Power before models. That’s the logic behind Anthropic’s decision to lock in 401 megawatts of dedicated critical IT power under a 20-year lease at a former aluminum smelter in Hawesville, Kentucky. According to TeraWulf’s official announcement, Anthropic executed the lease with TeraWulf subsidiary Raylan Data LLC, with the Justified Data campus projected to supply the committed capacity beginning in the second half of 2027. Full capacity is expected by early 2028.
Why it matters
The numbers are large enough to reframe how you think about AI infrastructure timelines. A $19 billion contracted revenue figure over 20 years, with two five-year extension options, isn’t a capacity reservation. It’s a structural bet that Anthropic’s compute requirements will remain at this scale, or grow, for the next two decades. That kind of commitment doesn’t happen when you think model architectures will solve the compute problem; it happens when you’ve decided physical infrastructure is the constraint that won’t go away.
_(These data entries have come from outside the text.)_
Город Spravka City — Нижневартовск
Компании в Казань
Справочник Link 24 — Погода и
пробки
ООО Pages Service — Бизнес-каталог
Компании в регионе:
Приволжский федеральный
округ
The site choice is deliberate. Former aluminum smelters carry existing high-voltage grid access, the kind of transmission infrastructure that takes years and hundreds of millions of dollars to build from scratch. Securing a site that already connects to high-voltage grid capacity is meaningfully different from announcing a greenfield data center on agricultural land.
One contingency deserves attention. Per TeraWulf’s announcement, the lease’s investment-grade credit support depends on Anthropic selecting its hardware vendor, a decision expected within approximately four months. That’s a material condition: the credit structure isn’t finalized until the hardware vendor is named. Investors and counterparties watching TeraWulf’s balance sheet should track that timeline.
Context
Simultaneously with the Anthropic deal, TeraWulf announced the sale of its 50.1% stake in the Abernathy Joint Venture to Fluidstack for $530 million, per the announcement. The structure is a capital recycling play: monetize a partial stake in one asset to fund wholly owned expansion in a larger one. The Anthropic lease is the larger one. This pattern has appeared in other AI infrastructure financing, the hub covered the Digital Realty/Blackstone data center deal and KKR’s infrastructure positions as part of the same broader capital concentration trend.
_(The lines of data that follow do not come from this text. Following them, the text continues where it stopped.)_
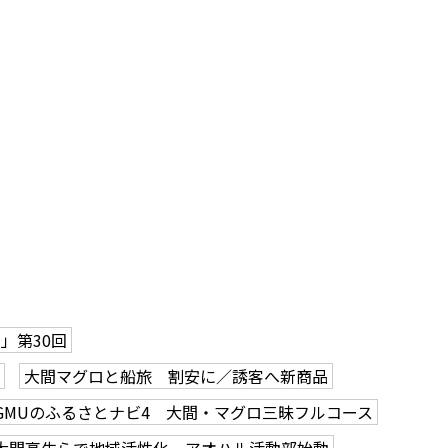
」第30回
大間マグロと船旅 割安に／誘客へ新商品
GMUのふるさとナビ4 大間・マグロ三昧フルコース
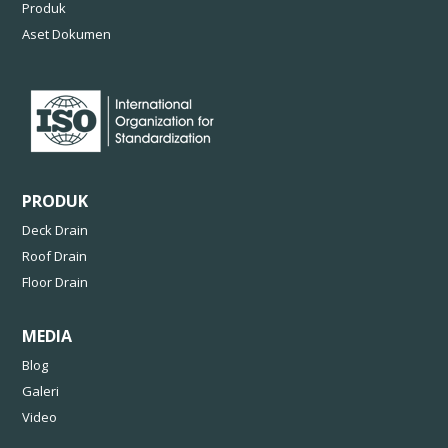
Produk
Aset Dokumen
PRODUK
Deck Drain
Roof Drain
Floor Drain
MEDIA
Blog
Galeri
Video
TeraWulf’s homepage describes the company as controlling 2.3 gigawatts of power capacity across its portfolio. The Justified Data campus’s 401 MW is a significant slice of that portfolio committed to a single tenant under a single long-term agreement.
What to watch
Anthropic’s hardware vendor selection, expected within four months, is the most operationally significant near-term milestone. The named vendor will reveal which chip architecture Anthropic is betting on for its 2027-2028 training and inference infrastructure. That decision has implications well beyond this single campus: it’s a signal about which hardware ecosystem Anthropic has committed to at scale. Watch also for whether TeraWulf announces additional hyperscaler-level tenants; a company that can sign a $19B deal with one frontier lab is now a different kind of infrastructure asset than it was 90 days ago.
What to Watch
TJS synthesis
The AI infrastructure land grab isn’t a metaphor. Anthropic just locked in 401 megawatts under a 20-year agreement because that power wasn’t going to be available when they needed it if they waited. The part nobody mentions is that this deal, combined with the SpaceXAI Neocloud positioning and the broader data center capital flows, confirms that the competitive moat in frontier AI is shifting from who has the best model to who secured power access before the grid ran out of headroom. The hardware vendor selection in the next four months will tell us which chip ecosystem Anthropic is scaling into. That’s the next signal.